ACTIVITY
From the line containing "What is the depth" through the final line of the records, reproduce every line exactly.

◆ ◆ ◆ ◆ ◆

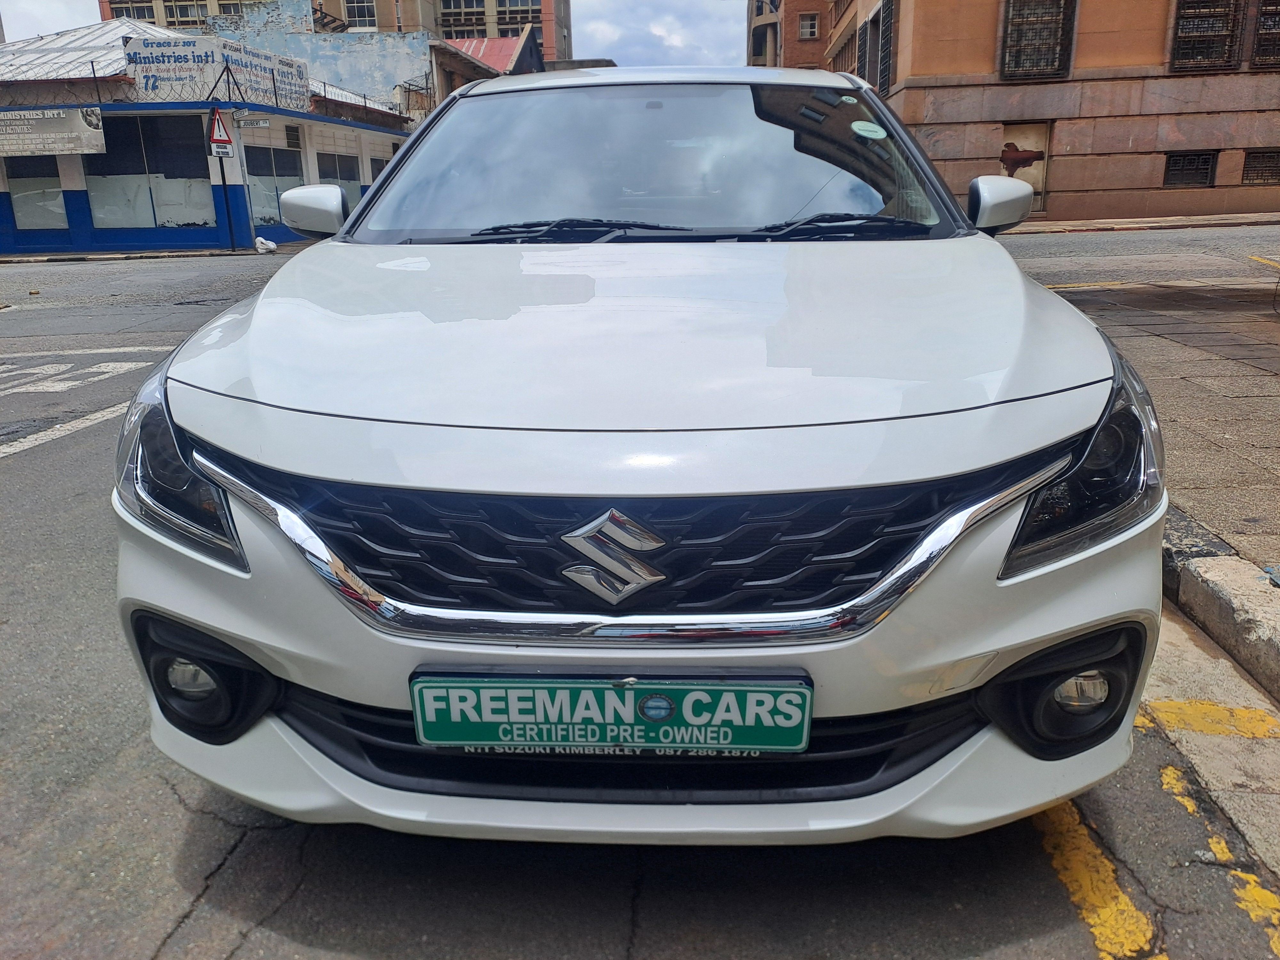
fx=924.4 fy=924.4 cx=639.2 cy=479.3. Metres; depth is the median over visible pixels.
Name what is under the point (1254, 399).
pavement
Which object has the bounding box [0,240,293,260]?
pavement
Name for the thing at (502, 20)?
window
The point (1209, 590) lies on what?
curb
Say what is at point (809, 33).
window
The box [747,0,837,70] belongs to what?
brick building
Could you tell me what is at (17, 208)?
window
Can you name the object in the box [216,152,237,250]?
sign pole
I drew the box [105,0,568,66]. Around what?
apartment building
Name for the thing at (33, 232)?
building
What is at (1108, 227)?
far pavement
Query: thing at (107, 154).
shop window
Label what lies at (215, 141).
warning sign
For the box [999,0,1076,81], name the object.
window
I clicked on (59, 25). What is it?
sky
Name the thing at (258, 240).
plastic bag
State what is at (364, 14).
window
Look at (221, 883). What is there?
road
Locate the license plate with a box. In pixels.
[409,672,811,754]
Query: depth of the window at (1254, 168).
19.29 m
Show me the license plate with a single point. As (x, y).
(494, 687)
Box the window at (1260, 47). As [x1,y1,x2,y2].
[1250,0,1279,68]
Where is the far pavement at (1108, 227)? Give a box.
[1008,211,1279,234]
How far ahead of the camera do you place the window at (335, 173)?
22.20 m
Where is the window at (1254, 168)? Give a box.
[1241,148,1279,185]
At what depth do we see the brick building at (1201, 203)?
19.87 m
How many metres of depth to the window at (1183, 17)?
18.77 m
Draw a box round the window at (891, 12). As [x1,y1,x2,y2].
[874,0,896,97]
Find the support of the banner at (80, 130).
attached to the building at (33, 232)
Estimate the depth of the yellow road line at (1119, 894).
1.92 m
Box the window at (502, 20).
[495,0,539,34]
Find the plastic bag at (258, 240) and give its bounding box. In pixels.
[254,235,278,252]
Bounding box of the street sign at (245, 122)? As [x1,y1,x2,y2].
[233,113,272,128]
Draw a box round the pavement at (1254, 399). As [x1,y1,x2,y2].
[1015,240,1279,597]
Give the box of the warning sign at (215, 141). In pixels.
[205,108,235,157]
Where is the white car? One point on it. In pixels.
(388, 181)
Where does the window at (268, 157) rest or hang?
in the building at (33, 232)
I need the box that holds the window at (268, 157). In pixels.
[243,137,304,226]
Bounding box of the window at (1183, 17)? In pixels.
[1169,0,1245,71]
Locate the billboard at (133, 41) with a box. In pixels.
[123,30,310,112]
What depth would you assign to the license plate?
1.46 m
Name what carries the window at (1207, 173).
in the brick building at (1201, 203)
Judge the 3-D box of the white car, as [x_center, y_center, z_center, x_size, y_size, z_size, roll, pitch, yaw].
[0.107,-0.569,3.155,1.834,1.595,4.502,0,17,3]
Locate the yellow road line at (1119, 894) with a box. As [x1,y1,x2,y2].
[1039,800,1158,959]
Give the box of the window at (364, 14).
[342,0,377,31]
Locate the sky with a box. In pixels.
[0,0,748,67]
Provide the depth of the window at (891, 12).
21.71 m
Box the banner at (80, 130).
[0,105,105,157]
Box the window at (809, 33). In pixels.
[798,12,819,39]
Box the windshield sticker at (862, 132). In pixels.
[849,119,885,138]
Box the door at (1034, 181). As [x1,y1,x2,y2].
[999,121,1051,212]
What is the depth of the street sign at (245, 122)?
19.37 m
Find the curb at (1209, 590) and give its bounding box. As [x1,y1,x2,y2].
[1159,506,1279,701]
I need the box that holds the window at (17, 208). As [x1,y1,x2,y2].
[5,159,67,229]
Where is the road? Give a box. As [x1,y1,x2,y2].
[0,232,1279,959]
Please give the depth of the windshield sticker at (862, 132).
3.07 m
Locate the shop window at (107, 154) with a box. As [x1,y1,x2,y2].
[85,112,211,231]
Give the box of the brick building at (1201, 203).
[787,0,1279,227]
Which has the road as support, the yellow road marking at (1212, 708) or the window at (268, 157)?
the yellow road marking at (1212, 708)
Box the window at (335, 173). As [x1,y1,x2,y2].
[313,143,361,205]
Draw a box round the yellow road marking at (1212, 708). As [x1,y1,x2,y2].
[1139,696,1279,737]
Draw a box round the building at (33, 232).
[0,17,413,255]
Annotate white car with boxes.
[116,60,1162,847]
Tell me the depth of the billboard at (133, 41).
21.02 m
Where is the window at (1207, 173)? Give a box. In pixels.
[1162,151,1217,187]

◆ ◆ ◆ ◆ ◆

FINISHED TASK
What is the depth of the street sign at (245, 122)?
19.37 m
Find the curb at (1209, 590) and give its bounding box. As [x1,y1,x2,y2].
[1159,506,1279,701]
I need the box that holds the window at (17, 208). As [x1,y1,x2,y2].
[5,159,67,229]
Where is the road? Give a box. As [x1,y1,x2,y2].
[0,232,1279,959]
Please give the depth of the windshield sticker at (862, 132).
3.07 m
Locate the shop window at (107, 154) with a box. As [x1,y1,x2,y2].
[85,112,211,231]
Give the box of the brick building at (1201, 203).
[787,0,1279,227]
Which has the road as support, the yellow road marking at (1212, 708) or the window at (268, 157)?
the yellow road marking at (1212, 708)
Box the window at (335, 173). As [x1,y1,x2,y2].
[313,143,361,205]
Draw a box round the yellow road marking at (1212, 708). As [x1,y1,x2,y2].
[1139,696,1279,737]
Draw a box round the building at (33, 232).
[0,17,413,255]
Annotate white car with boxes.
[116,60,1162,847]
Tell me the depth of the billboard at (133, 41).
21.02 m
Where is the window at (1207, 173)? Give a box. In pixels.
[1162,151,1217,187]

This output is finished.